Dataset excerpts

· · · · ·

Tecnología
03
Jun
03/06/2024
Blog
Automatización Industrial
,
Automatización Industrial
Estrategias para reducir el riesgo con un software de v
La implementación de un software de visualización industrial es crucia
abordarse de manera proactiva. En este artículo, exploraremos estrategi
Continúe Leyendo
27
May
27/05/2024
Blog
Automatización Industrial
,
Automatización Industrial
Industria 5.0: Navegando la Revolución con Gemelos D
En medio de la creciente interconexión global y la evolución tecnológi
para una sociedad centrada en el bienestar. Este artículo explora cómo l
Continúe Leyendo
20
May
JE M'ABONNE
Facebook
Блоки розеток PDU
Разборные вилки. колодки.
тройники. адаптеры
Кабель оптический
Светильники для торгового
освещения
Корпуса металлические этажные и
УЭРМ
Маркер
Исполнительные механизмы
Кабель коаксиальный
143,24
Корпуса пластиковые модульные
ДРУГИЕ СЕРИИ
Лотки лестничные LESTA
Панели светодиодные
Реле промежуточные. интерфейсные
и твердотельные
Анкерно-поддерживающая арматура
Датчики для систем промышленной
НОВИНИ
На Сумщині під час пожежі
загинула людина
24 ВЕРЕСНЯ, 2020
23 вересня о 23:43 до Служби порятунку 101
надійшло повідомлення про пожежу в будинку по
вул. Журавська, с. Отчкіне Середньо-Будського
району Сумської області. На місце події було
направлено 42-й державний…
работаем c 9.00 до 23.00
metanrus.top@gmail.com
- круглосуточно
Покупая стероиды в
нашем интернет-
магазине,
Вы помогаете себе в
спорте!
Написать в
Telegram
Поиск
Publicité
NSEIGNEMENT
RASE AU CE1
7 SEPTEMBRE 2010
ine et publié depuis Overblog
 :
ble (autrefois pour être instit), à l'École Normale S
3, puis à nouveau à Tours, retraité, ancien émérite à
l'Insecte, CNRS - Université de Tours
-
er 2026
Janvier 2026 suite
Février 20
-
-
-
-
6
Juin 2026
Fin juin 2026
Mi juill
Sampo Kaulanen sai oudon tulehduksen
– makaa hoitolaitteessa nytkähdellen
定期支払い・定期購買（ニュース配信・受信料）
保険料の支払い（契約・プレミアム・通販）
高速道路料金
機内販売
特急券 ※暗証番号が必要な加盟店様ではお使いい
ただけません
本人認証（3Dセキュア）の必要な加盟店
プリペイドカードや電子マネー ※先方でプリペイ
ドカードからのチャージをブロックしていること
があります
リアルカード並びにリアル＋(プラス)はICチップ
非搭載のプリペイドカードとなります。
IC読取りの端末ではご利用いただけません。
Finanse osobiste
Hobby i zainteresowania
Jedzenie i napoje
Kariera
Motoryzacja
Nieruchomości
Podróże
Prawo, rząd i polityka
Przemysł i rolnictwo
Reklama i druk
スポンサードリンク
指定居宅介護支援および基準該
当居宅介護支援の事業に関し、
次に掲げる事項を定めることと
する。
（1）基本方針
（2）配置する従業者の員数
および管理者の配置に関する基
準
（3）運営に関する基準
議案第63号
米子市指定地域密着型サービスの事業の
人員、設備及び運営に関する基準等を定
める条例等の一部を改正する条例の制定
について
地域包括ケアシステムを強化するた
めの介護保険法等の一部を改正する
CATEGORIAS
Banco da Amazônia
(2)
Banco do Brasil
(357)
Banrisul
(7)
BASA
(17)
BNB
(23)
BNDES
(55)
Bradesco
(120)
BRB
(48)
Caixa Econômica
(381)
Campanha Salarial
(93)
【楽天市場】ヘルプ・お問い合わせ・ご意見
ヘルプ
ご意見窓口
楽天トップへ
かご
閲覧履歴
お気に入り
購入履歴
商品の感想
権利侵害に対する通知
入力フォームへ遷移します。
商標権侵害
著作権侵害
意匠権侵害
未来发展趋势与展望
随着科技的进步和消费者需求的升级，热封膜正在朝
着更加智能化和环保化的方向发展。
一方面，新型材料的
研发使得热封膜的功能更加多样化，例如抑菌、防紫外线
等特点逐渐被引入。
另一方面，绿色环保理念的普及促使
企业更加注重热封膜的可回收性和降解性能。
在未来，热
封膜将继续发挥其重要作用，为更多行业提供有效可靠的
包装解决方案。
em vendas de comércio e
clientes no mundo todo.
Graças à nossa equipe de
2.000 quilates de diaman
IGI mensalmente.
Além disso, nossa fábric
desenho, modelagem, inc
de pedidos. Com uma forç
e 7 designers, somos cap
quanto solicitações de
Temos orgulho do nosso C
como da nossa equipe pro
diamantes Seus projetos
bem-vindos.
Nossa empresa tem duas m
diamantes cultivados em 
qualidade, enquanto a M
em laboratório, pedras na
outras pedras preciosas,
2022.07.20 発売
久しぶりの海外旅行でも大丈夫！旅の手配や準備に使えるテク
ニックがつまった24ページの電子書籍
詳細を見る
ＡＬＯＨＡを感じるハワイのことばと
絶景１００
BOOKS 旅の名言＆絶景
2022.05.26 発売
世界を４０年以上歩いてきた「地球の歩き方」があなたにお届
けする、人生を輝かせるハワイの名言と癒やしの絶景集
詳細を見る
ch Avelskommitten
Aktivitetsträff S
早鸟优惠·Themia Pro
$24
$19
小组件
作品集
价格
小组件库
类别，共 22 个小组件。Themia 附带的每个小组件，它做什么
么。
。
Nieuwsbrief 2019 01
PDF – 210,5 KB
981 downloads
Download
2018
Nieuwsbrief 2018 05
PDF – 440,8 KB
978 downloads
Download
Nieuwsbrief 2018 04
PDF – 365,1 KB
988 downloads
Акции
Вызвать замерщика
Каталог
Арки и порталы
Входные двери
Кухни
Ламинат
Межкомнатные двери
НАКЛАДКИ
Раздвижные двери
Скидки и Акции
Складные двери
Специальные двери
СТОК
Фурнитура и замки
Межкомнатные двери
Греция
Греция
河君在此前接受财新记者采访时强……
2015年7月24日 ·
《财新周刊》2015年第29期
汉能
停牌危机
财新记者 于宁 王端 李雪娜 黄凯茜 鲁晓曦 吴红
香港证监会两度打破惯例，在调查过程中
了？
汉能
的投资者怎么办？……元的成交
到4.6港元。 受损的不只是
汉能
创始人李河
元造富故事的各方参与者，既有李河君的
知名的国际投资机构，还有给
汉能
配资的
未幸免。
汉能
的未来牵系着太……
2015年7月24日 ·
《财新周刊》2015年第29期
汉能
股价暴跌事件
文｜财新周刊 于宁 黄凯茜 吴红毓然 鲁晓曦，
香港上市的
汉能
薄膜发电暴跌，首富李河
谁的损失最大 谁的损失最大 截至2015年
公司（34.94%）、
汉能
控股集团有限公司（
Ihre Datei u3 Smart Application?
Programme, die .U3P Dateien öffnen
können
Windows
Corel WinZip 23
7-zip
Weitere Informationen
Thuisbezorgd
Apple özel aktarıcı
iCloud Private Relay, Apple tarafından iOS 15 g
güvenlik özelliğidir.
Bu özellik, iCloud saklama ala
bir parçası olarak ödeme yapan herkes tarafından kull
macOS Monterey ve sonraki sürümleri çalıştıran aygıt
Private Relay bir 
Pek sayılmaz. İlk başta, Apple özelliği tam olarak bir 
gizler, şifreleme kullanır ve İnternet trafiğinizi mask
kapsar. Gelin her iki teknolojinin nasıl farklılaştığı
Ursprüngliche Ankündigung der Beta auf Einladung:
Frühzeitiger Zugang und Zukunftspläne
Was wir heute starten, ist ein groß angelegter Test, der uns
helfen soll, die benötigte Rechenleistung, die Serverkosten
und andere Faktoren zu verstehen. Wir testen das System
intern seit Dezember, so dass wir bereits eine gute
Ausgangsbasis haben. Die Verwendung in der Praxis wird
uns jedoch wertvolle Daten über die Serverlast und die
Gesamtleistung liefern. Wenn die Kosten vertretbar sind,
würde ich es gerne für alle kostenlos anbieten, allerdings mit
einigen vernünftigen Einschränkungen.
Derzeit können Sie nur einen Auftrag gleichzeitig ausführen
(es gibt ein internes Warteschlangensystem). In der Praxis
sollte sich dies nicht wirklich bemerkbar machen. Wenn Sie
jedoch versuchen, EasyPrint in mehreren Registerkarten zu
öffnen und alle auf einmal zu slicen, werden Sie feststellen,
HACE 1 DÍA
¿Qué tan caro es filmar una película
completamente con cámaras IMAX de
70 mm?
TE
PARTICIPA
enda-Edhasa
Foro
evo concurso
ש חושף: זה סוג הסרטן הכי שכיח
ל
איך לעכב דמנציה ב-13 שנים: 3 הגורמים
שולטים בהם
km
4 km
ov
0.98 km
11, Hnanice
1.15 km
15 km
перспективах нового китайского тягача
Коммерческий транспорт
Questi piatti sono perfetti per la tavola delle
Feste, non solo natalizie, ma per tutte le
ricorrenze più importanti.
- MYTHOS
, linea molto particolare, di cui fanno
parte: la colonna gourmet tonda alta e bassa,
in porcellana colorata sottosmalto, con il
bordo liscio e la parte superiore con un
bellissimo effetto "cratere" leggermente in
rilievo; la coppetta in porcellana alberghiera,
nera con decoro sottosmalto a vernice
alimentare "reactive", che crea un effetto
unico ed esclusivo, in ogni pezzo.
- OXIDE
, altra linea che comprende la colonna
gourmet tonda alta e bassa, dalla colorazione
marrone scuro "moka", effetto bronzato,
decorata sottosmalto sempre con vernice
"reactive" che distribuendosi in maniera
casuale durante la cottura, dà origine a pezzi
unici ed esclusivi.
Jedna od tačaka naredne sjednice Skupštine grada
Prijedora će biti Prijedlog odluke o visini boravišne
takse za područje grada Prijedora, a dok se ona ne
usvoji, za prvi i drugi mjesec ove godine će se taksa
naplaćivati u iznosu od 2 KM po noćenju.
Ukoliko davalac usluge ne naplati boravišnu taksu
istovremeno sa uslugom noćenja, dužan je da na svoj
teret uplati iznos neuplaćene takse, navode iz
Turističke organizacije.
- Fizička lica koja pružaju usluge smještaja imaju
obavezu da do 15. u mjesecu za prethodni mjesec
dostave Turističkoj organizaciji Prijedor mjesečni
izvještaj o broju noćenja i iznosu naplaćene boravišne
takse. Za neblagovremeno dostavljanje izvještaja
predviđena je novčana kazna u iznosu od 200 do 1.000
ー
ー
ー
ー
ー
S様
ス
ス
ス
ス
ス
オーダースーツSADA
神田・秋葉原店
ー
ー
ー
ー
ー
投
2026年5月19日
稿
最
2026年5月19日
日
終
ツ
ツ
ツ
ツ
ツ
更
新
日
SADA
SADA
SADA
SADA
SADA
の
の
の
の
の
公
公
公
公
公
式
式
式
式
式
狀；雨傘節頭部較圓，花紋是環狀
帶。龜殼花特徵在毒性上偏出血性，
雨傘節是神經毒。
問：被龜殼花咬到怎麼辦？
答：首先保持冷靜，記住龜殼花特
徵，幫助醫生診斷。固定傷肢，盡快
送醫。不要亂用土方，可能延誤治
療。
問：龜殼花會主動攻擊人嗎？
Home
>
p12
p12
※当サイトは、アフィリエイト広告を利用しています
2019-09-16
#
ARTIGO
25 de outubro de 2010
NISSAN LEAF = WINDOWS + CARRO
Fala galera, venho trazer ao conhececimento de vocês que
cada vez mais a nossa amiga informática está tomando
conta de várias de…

· · · · ·

:: Instruction ::
Update the lines running from the start of the records through the line containing "Industria 5.0: Navegando" so that "Blog" becomes "Artículos" wherever it appears. Leave everything else unchanged.

:: Finished exercise ::
Tecnología
03
Jun
03/06/2024
Artículos
Automatización Industrial
,
Automatización Industrial
Estrategias para reducir el riesgo con un software de v
La implementación de un software de visualización industrial es crucia
abordarse de manera proactiva. En este artículo, exploraremos estrategi
Continúe Leyendo
27
May
27/05/2024
Artículos
Automatización Industrial
,
Automatización Industrial
Industria 5.0: Navegando la Revolución con Gemelos D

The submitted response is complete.